Friday, January 20, 2012 6:54 AM PT
NASA: 2011 One of Top Ten Warmest Years

     (CN) - NASA scientists found 2011 was the ninth warmest year since 1880, saying their analysis shows a long-term trend of rising global temperatures.
     Nine of the 10 warmest years in the modern meteorological record have occurred since the year 2000, NASA announced Thursday.
     Goddard Institute for Space Studies (GISS) in New York found the average global temperature in 2011 was 0.92 degrees F warmer than a mid-20th century baseline temperature, according to a NASA release.
     "We know the planet is absorbing more energy than it is emitting," GISS director James Hansen said in a statement. "So we are continuing to see a trend toward higher temperatures. Even with the cooling effects of a strong La Nina influence and low solar activity for the past several years, 2011 was one of the 10 warmest years on record."
     Hansen said the first 11 years of the 21st century experienced higher temperatures compared to the latter part of the 20th century. He expects record-breaking worldwide temperatures in the next few years because of increased solar activity and the next El Nino will cause a rise in tropical Pacific temperatures, according to the release.

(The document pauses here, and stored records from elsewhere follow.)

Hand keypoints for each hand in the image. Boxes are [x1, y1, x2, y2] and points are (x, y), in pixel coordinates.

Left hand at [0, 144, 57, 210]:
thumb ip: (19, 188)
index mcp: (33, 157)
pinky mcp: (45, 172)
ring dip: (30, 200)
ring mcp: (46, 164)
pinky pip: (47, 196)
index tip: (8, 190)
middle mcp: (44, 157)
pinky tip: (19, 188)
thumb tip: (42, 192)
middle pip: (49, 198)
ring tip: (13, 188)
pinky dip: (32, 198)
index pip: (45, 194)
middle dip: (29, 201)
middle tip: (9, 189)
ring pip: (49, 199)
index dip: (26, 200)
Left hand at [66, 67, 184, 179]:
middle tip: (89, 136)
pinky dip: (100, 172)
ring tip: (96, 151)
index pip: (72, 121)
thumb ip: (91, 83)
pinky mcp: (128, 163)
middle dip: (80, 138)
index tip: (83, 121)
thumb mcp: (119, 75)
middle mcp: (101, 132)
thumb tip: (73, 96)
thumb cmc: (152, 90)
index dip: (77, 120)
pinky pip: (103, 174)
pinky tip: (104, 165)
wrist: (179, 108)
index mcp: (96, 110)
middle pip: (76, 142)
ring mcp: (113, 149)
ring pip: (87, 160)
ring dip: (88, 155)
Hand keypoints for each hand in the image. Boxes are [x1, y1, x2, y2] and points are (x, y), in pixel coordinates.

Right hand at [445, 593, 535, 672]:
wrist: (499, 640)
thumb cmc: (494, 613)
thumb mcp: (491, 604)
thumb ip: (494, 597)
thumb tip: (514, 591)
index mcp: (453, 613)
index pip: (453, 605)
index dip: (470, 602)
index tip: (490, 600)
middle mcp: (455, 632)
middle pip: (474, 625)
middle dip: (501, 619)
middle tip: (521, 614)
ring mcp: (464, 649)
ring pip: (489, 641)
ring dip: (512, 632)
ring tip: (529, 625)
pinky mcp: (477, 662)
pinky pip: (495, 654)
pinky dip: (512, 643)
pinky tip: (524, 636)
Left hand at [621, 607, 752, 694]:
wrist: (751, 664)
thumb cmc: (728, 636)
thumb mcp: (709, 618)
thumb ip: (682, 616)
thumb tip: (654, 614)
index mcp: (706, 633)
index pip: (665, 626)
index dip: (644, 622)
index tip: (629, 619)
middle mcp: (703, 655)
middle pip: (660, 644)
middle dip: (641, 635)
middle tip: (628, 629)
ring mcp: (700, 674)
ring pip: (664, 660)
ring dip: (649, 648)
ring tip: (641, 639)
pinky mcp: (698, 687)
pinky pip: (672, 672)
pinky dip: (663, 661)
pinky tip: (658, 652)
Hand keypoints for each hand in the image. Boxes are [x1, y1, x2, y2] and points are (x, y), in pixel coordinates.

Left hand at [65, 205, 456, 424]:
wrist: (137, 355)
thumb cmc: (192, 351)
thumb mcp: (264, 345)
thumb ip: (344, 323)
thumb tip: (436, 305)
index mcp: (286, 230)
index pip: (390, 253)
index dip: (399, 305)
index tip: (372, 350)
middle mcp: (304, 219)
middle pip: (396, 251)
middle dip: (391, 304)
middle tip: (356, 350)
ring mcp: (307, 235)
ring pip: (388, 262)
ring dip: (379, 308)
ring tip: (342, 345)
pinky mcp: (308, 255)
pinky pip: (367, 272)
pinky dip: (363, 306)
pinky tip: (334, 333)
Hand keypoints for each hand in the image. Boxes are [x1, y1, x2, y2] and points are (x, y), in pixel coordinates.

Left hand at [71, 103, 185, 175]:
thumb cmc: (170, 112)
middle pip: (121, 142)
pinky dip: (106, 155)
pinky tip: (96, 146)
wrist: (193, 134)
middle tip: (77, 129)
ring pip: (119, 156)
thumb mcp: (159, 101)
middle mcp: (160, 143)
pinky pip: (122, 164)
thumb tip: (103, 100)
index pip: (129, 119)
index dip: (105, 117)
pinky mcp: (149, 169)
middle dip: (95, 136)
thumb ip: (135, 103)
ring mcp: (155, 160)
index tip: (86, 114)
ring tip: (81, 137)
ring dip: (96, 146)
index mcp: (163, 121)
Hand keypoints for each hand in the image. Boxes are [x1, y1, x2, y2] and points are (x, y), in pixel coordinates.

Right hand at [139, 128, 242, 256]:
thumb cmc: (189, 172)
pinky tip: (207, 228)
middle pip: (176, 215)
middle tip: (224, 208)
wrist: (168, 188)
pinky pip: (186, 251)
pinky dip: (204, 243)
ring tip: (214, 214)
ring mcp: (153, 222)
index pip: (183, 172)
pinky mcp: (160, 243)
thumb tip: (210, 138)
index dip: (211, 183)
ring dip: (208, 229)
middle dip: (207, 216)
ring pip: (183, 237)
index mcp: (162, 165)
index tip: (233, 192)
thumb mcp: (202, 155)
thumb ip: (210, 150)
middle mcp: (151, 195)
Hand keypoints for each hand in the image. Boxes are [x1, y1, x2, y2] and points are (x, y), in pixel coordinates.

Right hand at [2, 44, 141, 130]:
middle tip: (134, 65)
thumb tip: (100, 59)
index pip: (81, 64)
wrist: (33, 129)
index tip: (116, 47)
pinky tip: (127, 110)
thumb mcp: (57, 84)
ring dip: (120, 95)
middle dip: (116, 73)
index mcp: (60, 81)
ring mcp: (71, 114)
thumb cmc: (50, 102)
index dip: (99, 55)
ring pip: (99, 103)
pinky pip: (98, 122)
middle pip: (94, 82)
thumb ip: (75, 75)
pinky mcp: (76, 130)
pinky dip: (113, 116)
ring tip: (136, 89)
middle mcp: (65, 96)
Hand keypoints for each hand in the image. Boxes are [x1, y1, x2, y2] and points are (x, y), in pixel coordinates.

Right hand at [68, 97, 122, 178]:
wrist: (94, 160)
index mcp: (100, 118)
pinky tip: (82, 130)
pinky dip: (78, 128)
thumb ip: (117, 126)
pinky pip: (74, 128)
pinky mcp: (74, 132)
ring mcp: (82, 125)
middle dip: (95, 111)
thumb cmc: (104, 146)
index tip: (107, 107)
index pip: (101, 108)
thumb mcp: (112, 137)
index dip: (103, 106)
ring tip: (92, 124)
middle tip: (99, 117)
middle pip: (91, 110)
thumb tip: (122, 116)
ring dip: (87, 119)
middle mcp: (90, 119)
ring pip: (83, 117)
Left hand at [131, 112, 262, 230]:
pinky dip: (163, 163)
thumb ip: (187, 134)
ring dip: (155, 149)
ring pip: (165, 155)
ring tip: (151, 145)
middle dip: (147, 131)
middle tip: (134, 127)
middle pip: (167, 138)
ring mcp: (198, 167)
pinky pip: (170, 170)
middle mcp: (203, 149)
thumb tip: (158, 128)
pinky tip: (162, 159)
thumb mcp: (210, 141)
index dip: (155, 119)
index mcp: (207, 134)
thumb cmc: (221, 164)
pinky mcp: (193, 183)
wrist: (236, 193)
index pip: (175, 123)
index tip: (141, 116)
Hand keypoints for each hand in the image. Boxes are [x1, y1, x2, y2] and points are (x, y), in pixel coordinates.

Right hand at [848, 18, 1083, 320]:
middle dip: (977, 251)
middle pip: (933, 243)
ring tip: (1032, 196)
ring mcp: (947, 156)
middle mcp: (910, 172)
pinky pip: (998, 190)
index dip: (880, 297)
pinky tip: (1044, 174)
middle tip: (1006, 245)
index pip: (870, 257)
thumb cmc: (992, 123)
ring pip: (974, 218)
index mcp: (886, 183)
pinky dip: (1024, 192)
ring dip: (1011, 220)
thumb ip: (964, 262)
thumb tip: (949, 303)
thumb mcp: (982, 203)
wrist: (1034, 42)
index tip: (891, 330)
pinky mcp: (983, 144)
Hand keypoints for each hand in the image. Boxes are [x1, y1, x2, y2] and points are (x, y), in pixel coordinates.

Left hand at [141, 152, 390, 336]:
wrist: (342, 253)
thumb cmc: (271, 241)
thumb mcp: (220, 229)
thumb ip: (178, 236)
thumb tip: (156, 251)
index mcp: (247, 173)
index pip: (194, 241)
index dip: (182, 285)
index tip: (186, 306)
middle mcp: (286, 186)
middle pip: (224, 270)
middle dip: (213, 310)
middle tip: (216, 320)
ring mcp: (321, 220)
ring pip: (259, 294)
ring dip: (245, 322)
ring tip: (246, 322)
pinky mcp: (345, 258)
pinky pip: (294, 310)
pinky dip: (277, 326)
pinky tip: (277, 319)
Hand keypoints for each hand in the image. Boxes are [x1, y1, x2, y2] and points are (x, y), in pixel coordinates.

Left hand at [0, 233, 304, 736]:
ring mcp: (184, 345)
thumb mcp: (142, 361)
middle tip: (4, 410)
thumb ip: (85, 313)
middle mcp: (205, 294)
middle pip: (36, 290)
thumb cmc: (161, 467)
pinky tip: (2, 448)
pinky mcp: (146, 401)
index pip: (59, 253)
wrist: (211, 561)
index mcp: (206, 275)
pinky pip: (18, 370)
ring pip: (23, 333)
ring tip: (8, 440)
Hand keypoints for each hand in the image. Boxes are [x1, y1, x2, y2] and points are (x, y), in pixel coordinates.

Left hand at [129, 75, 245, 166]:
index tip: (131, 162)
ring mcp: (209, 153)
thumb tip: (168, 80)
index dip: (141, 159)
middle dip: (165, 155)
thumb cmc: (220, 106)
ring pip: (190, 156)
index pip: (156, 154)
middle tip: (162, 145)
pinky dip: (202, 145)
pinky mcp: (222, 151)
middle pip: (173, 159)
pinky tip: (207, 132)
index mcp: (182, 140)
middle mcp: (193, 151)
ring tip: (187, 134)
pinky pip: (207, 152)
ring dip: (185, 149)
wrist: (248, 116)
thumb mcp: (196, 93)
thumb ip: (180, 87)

     "It's always dangerous to make predictions about El Nino, but it's safe to say we'll see one in the next three years," Hansen said. "It won't take a very strong El Nino to push temperatures above 2010."
     According to NASA, 2011 was .22 degrees F warmer than 2010, the hottest year on record. Global temperatures are not expected to rise year after year, but will gradually increase over decades, NASA claims.
     NASA says the higher temperatures are being sustained by increased greenhouse gases, especially carbon dioxide, which traps heat in the atmosphere. The carbon dioxide level in the atmosphere was about 285 parts per million when the GISS began recording global temperatures in 1880, according to the report. In 1960, the level had risen to about 315 parts per million, and today it exceeds 390 parts per million, NASA claims.
     GISS collected weather data from more than 1,000 meteorological stations, satellite readings of ocean surface temperature and research station observations in Antarctica to produce the temperature analysis, according to NASA.